Por Rodrigo Miotto, repórter iG em São Paulo


O melhor político é aquele que pensa e não fala. Afinal, não é uma boa política falar durante muito tempo. Esses conselhos foram dados pelo presidente Luiz Inácio Lula da Silva em alguns de seus 108 discursos, declarações ou mensagens nos seis primeiros meses de governo petista.

Lula não falou pouco. Somadas todas as vezes que abriu a boca em público, foram cerca de 200 mil palavras. A título de comparação, o presidente superou os 160 mil verbetes da última versão do dicionário Aurélio. Ele perde, entretanto, para o Houaiss, com 228 mil verbetes que, óbvio, nunca se repetem. Os discursos de Lula, sim.

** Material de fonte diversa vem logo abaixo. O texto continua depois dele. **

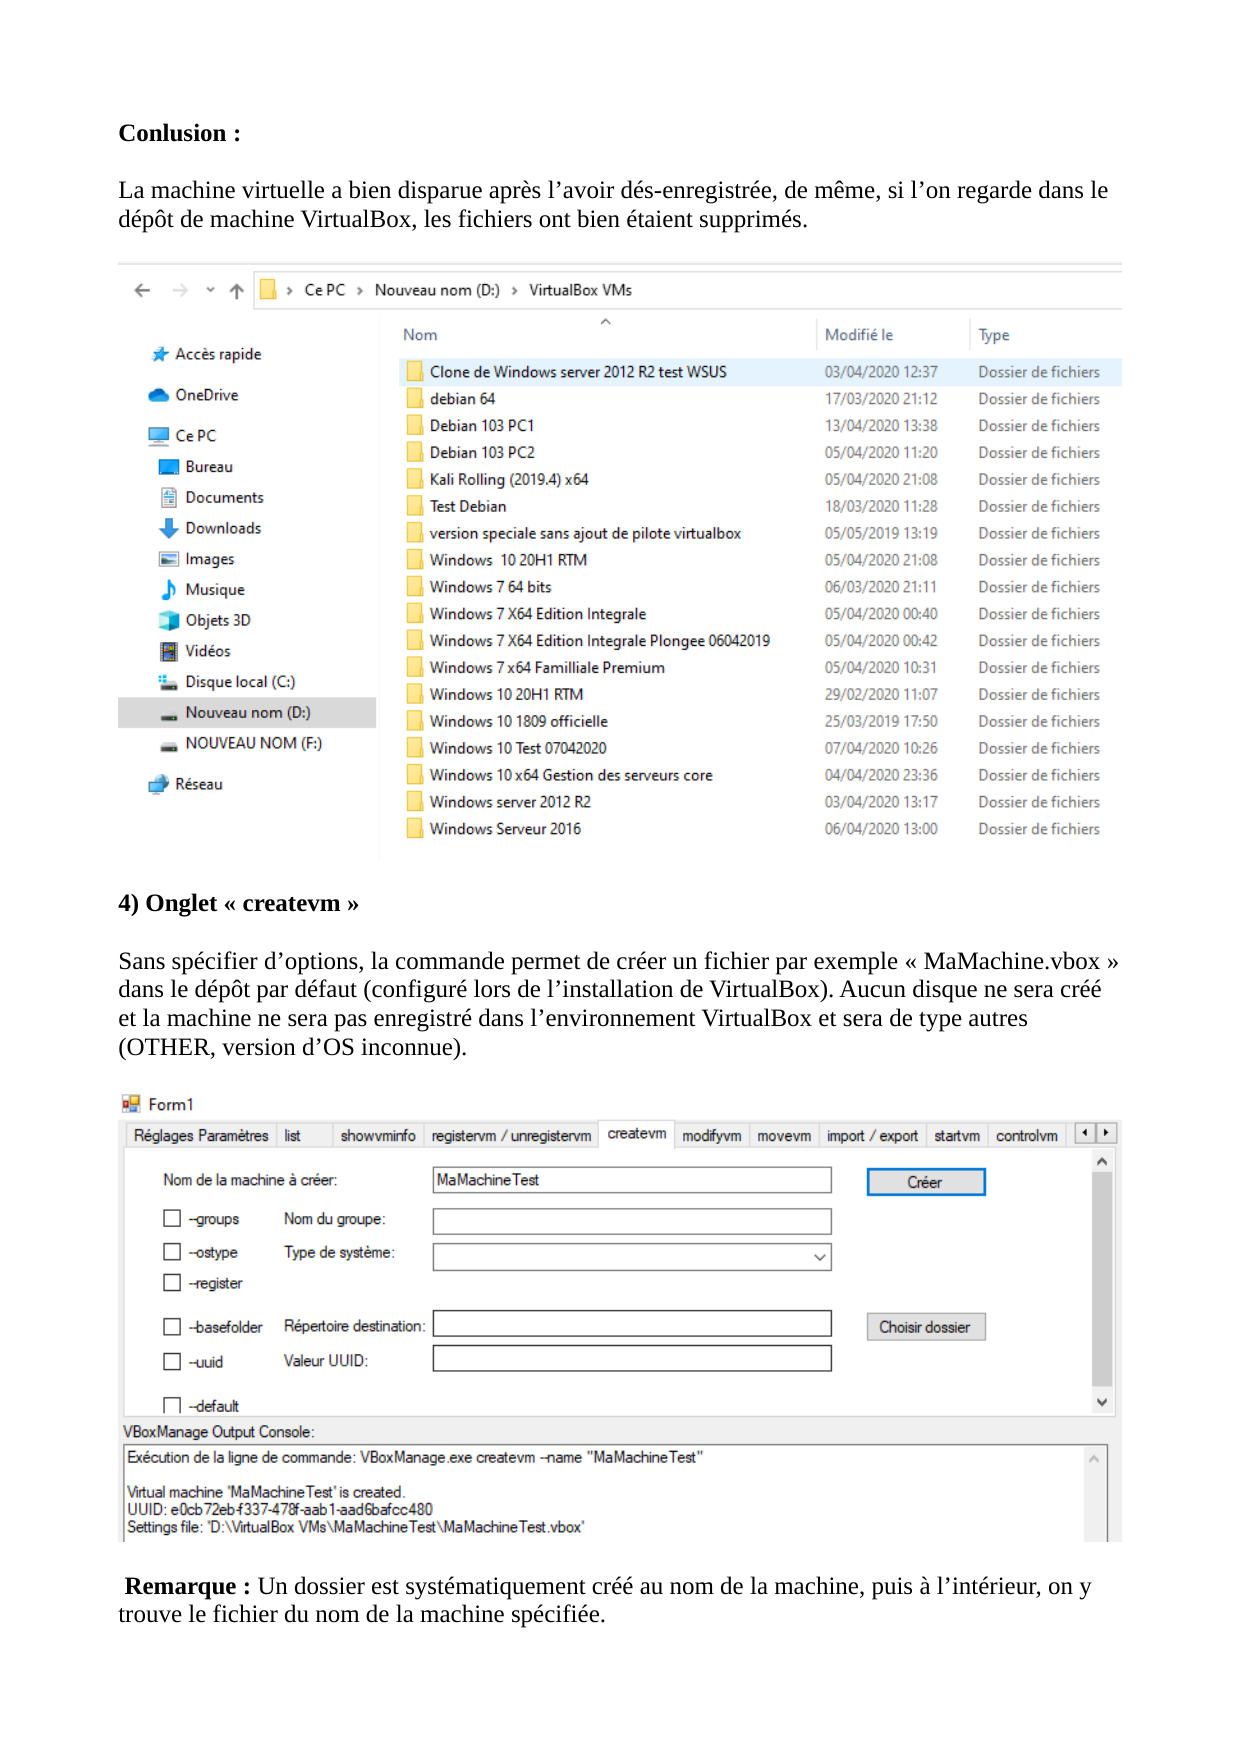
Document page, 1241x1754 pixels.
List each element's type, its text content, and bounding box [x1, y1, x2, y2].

picture [118, 261, 1123, 860]
text Remarque : Un dossier est systématiquement créé au nom de la machine, puis à l’intérieur, on y trouve le fichier du nom de la machine spécifiée. [118, 1571, 1122, 1628]
text La machine virtuelle a bien disparue après l’avoir dés-enregistrée, de même, si l’on regarde dans le dépôt de machine VirtualBox, les fichiers ont bien étaient supprimés. [118, 176, 1122, 233]
picture [118, 1089, 1123, 1542]
text Conlusion : [118, 118, 1122, 147]
text Sans spécifier d’options, la commande permet de créer un fichier par exemple « MaMachine.vbox » dans le dépôt par défaut (configuré lors de l’installation de VirtualBox). Aucun disque ne sera créé et la machine ne sera pas enregistré dans l’environnement VirtualBox et sera de type autres (OTHER, version d’OS inconnue). [118, 946, 1122, 1061]
text 4) Onglet « createvm » [118, 888, 1122, 917]
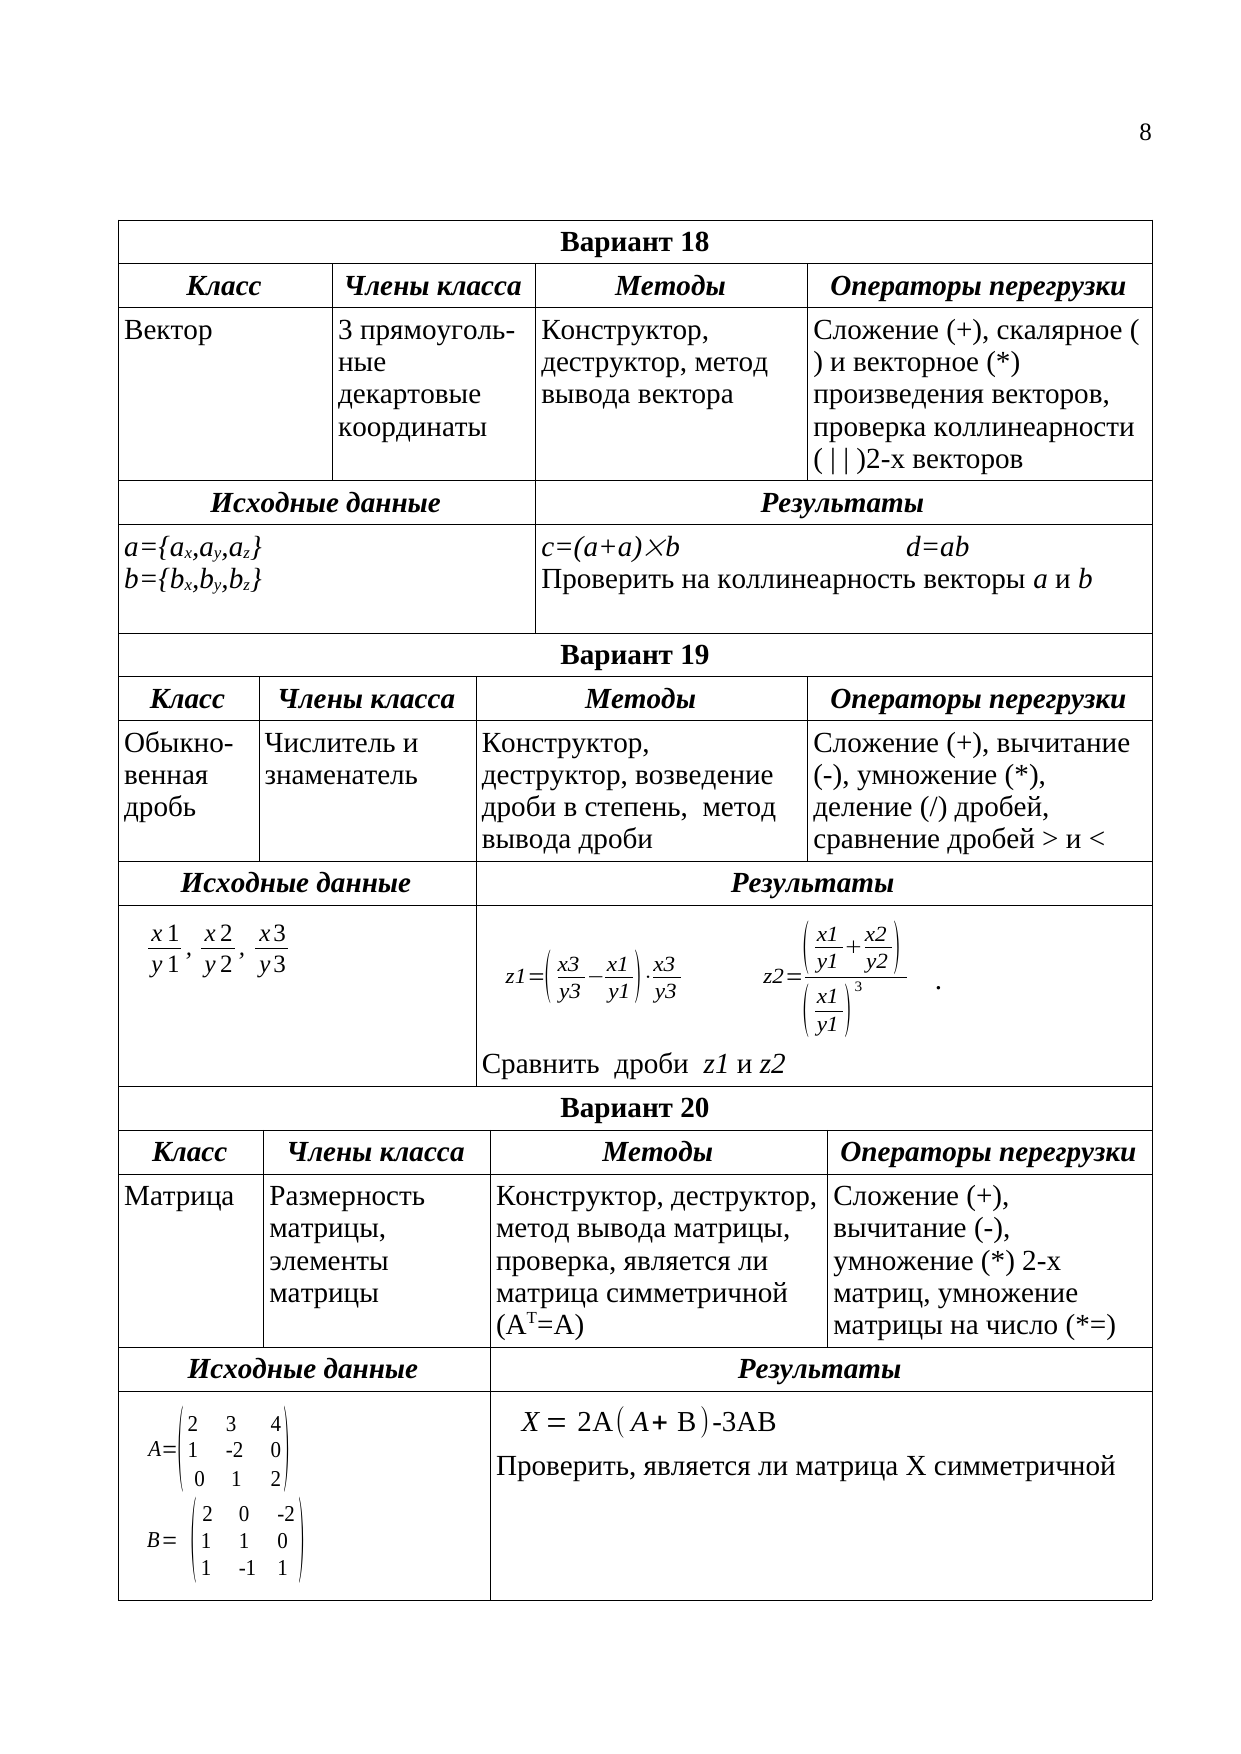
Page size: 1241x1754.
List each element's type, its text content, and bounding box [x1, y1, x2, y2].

table_cell Вариант 19 [119, 634, 1152, 676]
table_cell 3 прямоуголь­ные декартовые координаты [333, 308, 535, 480]
table_cell Методы [477, 677, 807, 720]
table_cell Класс [119, 677, 259, 720]
table_cell Члены класса [264, 1131, 490, 1174]
table_cell Операторы перегрузки [808, 677, 1152, 720]
table_cell Исходные данные [119, 862, 476, 905]
table_header Вариант 20 [119, 1087, 1152, 1130]
table_cell Операторы перегрузки [828, 1131, 1152, 1174]
table_cell Операторы перегрузки [808, 264, 1152, 307]
table_cell Результаты [536, 481, 1152, 524]
table_cell Сложение (+), вычитание (-), умножение (*) 2-х матриц, умножение матрицы на число (*=) [828, 1175, 1152, 1347]
table_cell Методы [536, 264, 807, 307]
table_cell Класс [119, 1131, 263, 1174]
table_cell Класс [119, 264, 332, 307]
table_cell Обыкно­венная дробь [119, 721, 259, 861]
table_cell a={ax,ay,az} b={bx,by,bz} [119, 525, 535, 632]
table_cell Исходные данные [119, 1348, 490, 1391]
table_cell Сложение (+), скалярное ( ) и векторное (*) произведения векторов, проверка коллинеарности ( | | )2-х векторов [808, 308, 1152, 480]
table_cell Конструктор, деструктор, метод вывода матрицы, проверка, является ли матрица симметричной (АТ=А) [491, 1175, 827, 1347]
table_cell Результаты [477, 862, 1152, 905]
table_cell [119, 906, 476, 1086]
table_cell Результаты [491, 1348, 1152, 1391]
table_cell Числитель и знаменатель [260, 721, 476, 861]
table_cell Вектор [119, 308, 332, 480]
table_cell Размерность матрицы, элементы матрицы [264, 1175, 490, 1347]
table_cell Конструктор, деструктор, возведение дроби в степень, метод вывода дроби [477, 721, 807, 861]
table_cell Матрица [119, 1175, 263, 1347]
table_cell Исходные данные [119, 481, 535, 524]
table_cell Конструктор, деструктор, метод вывода вектора [536, 308, 807, 480]
table_cell . Сравнить дроби z1 и z2 [477, 906, 1152, 1086]
table_cell Члены класса [333, 264, 535, 307]
table_cell c=(a+a)b d=ab Проверить на коллинеарность векторы a и b [536, 525, 1152, 632]
table_cell Сложение (+), вычитание (-), умножение (*), деление (/) дробей, сравнение дробей > и < [808, 721, 1152, 861]
table_cell [119, 1392, 490, 1599]
table_header Вариант 18 [119, 221, 1152, 263]
table_cell Методы [491, 1131, 827, 1174]
table_cell Члены класса [260, 677, 476, 720]
table_cell Проверить, является ли матрица Х симметричной [491, 1392, 1152, 1599]
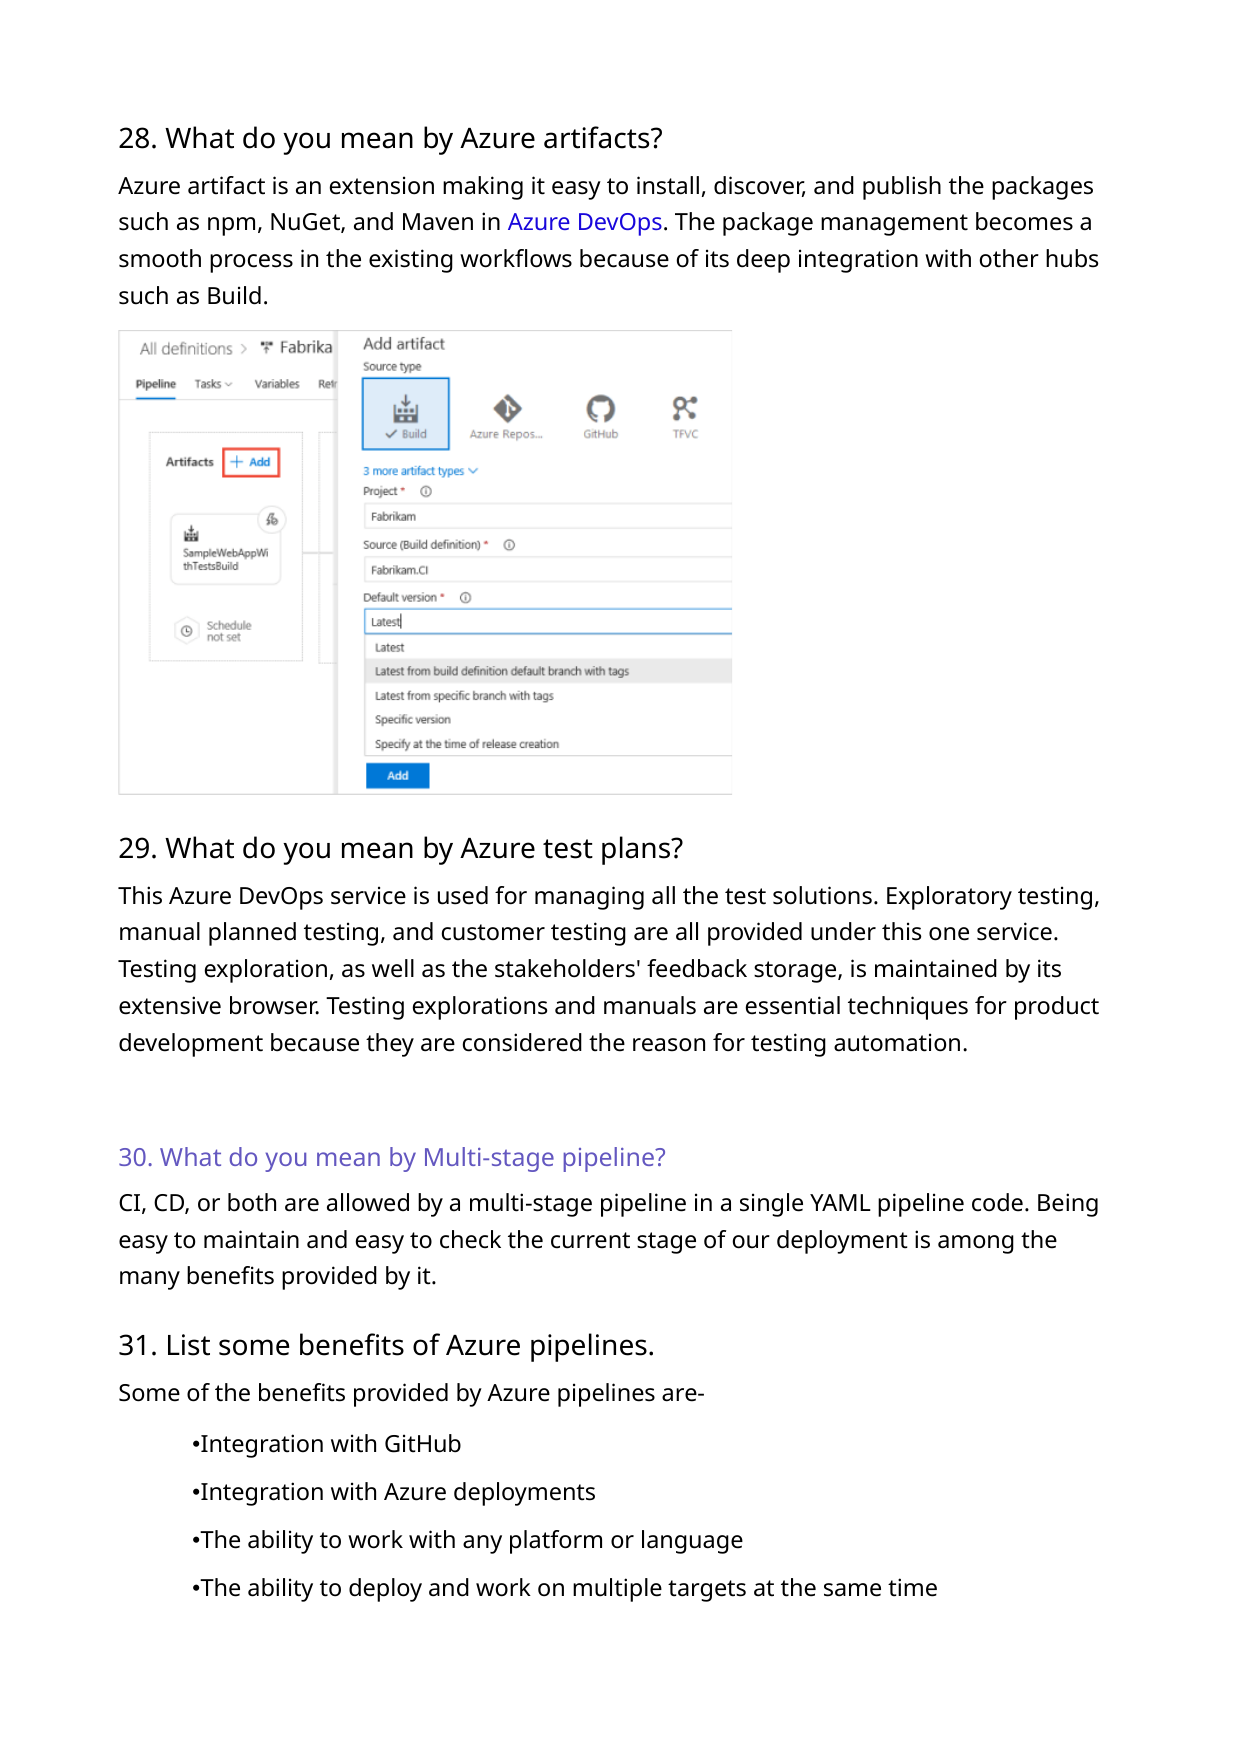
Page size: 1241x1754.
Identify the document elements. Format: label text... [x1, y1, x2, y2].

list The ability to deploy and work on multiple targets at the same time [118, 1572, 1122, 1603]
picture [118, 330, 733, 795]
subtitle 29. What do you mean by Azure test plans? [118, 828, 1122, 866]
list Integration with GitHub [118, 1428, 1122, 1460]
list Integration with Azure deployments [118, 1476, 1122, 1508]
text Some of the benefits provided by Azure pipelines are- [118, 1376, 1122, 1408]
subtitle 30. What do you mean by Multi-stage pipeline? [118, 1139, 1122, 1174]
text This Azure DevOps service is used for managing all the test solutions. Exploratory testing, manual planned testing, and customer testing are all provided under this one service. Testing exploration, as well as the stakeholders' feedback storage, is maintained by its extensive browser. Testing explorations and manuals are essential techniques for product development because they are considered the reason for testing automation. [118, 879, 1122, 1058]
list The ability to work with any platform or language [118, 1524, 1122, 1556]
text CI, CD, or both are allowed by a multi-stage pipeline in a single YAML pipeline code. Being easy to maintain and easy to check the current stage of our deployment is among the many benefits provided by it. [118, 1186, 1122, 1292]
subtitle 28. What do you mean by Azure artifacts? [118, 118, 1122, 156]
subtitle 31. List some benefits of Azure pipelines. [118, 1326, 1122, 1364]
text Azure artifact is an extension making it easy to install, discover, and publish the packages such as npm, NuGet, and Maven in Azure DevOps. The package management becomes a smooth process in the existing workflows because of its deep integration with other hubs such as Build. [118, 169, 1122, 311]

Reunidas num calhamaço, as falas do presidente quase chegariam ao tamanho do quinto episódio do bruxinho mais famoso da atualidade. O livro “Harry Potter a Ordem de Fênix”, da autora J.K. Rowling, tem 255 mil palavras e 896 páginas.

Lula pode não ter toda a popularidade de Potter, mas não encontra muitas resistências a seus discursos, várias vezes improvisados. Até agora, foi vaiado por uma minoria em apenas duas ocasiões. Geralmente, o presidente se vale do repertório popular para tentar fixar, repetidas vezes, sua mensagem. Metáforas, auto-ajuda, autoconfiança exacerbada, carga emotiva, lugares-comuns, otimismo e paciência são elementos constantes nas declarações do presidente.

Corriqueira, a fala de Lula despertou polêmica e reações negativas na última semana de junho. O estilo “paz e amor” deu lugar a um recado duro aos Poderes. “Não tem chuva, não tem terremoto, não tem cara feia, não tem um Congresso Nacional, não tem um Poder Judiciário. Só Deus será capaz de impedir que a gente faça esse País ocupar o lugar de destaque que ele nunca deveria ter deixado de ocupar”, afirmou o presidente, sem explicitar quando o Brasil teria assumido esse espaço relevante.

O confronto direto, entretanto, não é hábito nos discursos de Lula. Afinal, “cada um gosta de uma coisa”, pondera o presidente. Ou, ainda, “todo o mundo tem o direito de ser contra, a favor ou muito pelo contrário”.

Quando quer, Lula sabe agradar aos presentes. Recentemente, em Parintins (AM), ao receber um abaixo-assinado, ele inverteu a verve de Graciliano Ramos e reconheceu: “Não li e gostei”. Contam que, quando lhe perguntavam a opinião sobre um livro, o autor de “Vidas Secas” costumava soltar um “não li e não gostei”.

“Beijo no coração”

De origem humilde, Lula reforça a identificação com a população brasileira. Ele quer “provar que um torneiro mecânico pode governar este País com muito mais sabedoria do que ele já foi governado em qualquer outro momento”.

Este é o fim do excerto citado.